The author of more than 100 articles and book chapters, Gasman was recently tapped, along with Dr. Walter Kimbrough, president of Philander Smith College in Little Rock, Ark., by The New York Times to guest blog about historically Black colleges, the often misunderstood institutions whose revelance is often questioned.

“One misconception is that Black college environments are not diverse. People say things like, why would you want to go to a Black college when there is no diversity? But there is a lot of diversity,” says Gasman, noting the increasing enrollment of African, Caribbean, Latino, Asian and White students.

She also corrects the misperception that only a few of these institutions offer a quality education.

An African-American woman wrote (to The New York Times blog) that there were only two really good Black colleges — Spelman and Morehouse,” Gasman says. “Then she wrote in parenthesis and maybe Xavier and Hampton. I said those are really great institutions, but that’s not true. There are many HBCUs that are offering a good education. And, I also said that there are some HBCUs that are not doing so well and I wouldn’t recommend them just as I wouldn’t recommend some historically White institutions.”

Gasman was recently elected vice president of the history and historiography section of the American Educational Research Association. She chairs the American Association of University Professors Committee on HBCUs and serves on the research advisory boards for the UNCF and Thurgood Marshall Scholarship Fund.

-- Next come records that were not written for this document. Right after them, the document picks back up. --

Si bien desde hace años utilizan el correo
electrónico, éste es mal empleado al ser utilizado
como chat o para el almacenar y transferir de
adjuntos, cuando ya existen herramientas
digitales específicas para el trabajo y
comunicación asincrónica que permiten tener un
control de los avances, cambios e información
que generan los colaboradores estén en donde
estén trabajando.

Gasman cultivated her interest in minority-serving institutions as a graduate student at Indiana University. Before enrolling in the institution, the Michigan native knew nothing about Black colleges and had limited interaction with African-Americans. She grew up in a predominantly White and American Indian community with a father she describes as a raging racist. (“You either turn out one way or the other. For me, I was never going to be my father,” she says.) 

“In grad school, Dr. John Thelin, a prominent historian of higher education, assigned a book called The Education of Blacks in the South by James Anderson,” says Gasman. “That book changed my whole perspective on education. I had always been given readings about Black people being victims but I never got to see any readings about African-Americans being leaders and taking action.”

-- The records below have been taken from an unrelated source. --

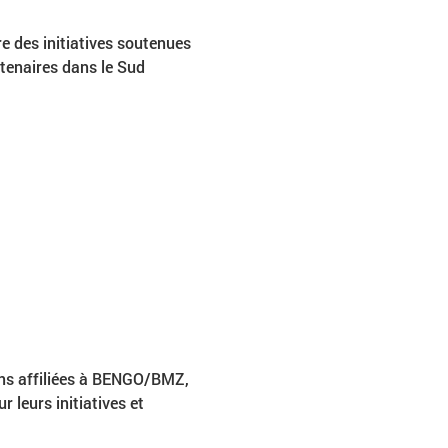
e des initiatives soutenues 
tenaires dans le Sud 
ions affiliées à BENGO/BMZ, 
 leurs initiatives et 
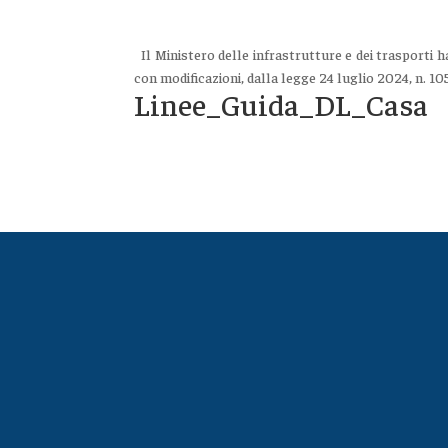
Il Ministero delle infrastrutture e dei trasporti ha
con modificazioni, dalla legge 24 luglio 2024, n. 105 
Linee_Guida_DL_Casa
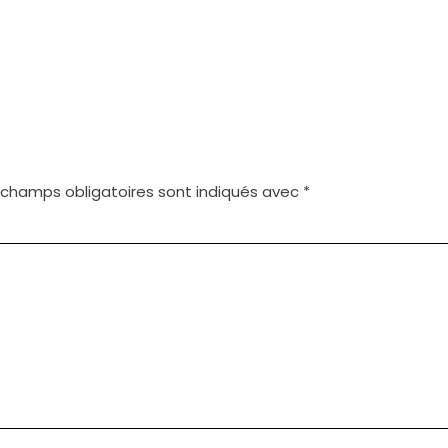
 champs obligatoires sont indiqués avec
*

The book stirred up Gasman’s interest in Black colleges and educational access. “I’ve always felt really strongly about issues of equity and equality among various people,” says Gasman, whose blog hosted by this magazine at DiverseEducation.com taps into the pulse of access and retention issues for students and faculty of color.

Her current project is a book on the history of Black medical schools with Dr. Louis W. Sullivan, the founding dean of the Morehouse School of Medicine and former secretary of the U.S. Department of Health and Human Services. A primer that provides a comprehensive overview of the nation’s HBCUs is also in the pipeline. 

“Gasman has a genuine passion for HBCUs. She is committed to survival and overall thriving of these institutions,” says Kimbrough. “There are probably some who are wishing that  one of the primary voices on HBCUs was an African-American, and I think that there are opportunities for African-American scholars. People have to get in there and continue to do some of the work.”

Despite her success, Gasman says she is far from the “end all” on Black colleges. “I know a considerable amount but I didn’t go to one. I’m not Black and I’m aware of that. But I do feel like I can contribute to the conversation,” Gasman says. 

At the heart of Gasman’s work is access. Over the years, Gasman has recruited dozens of young scholars of color to Penn’s Ph.D. programs and helped to polish them into faculty. Those students, Gasman says, will be her legacy.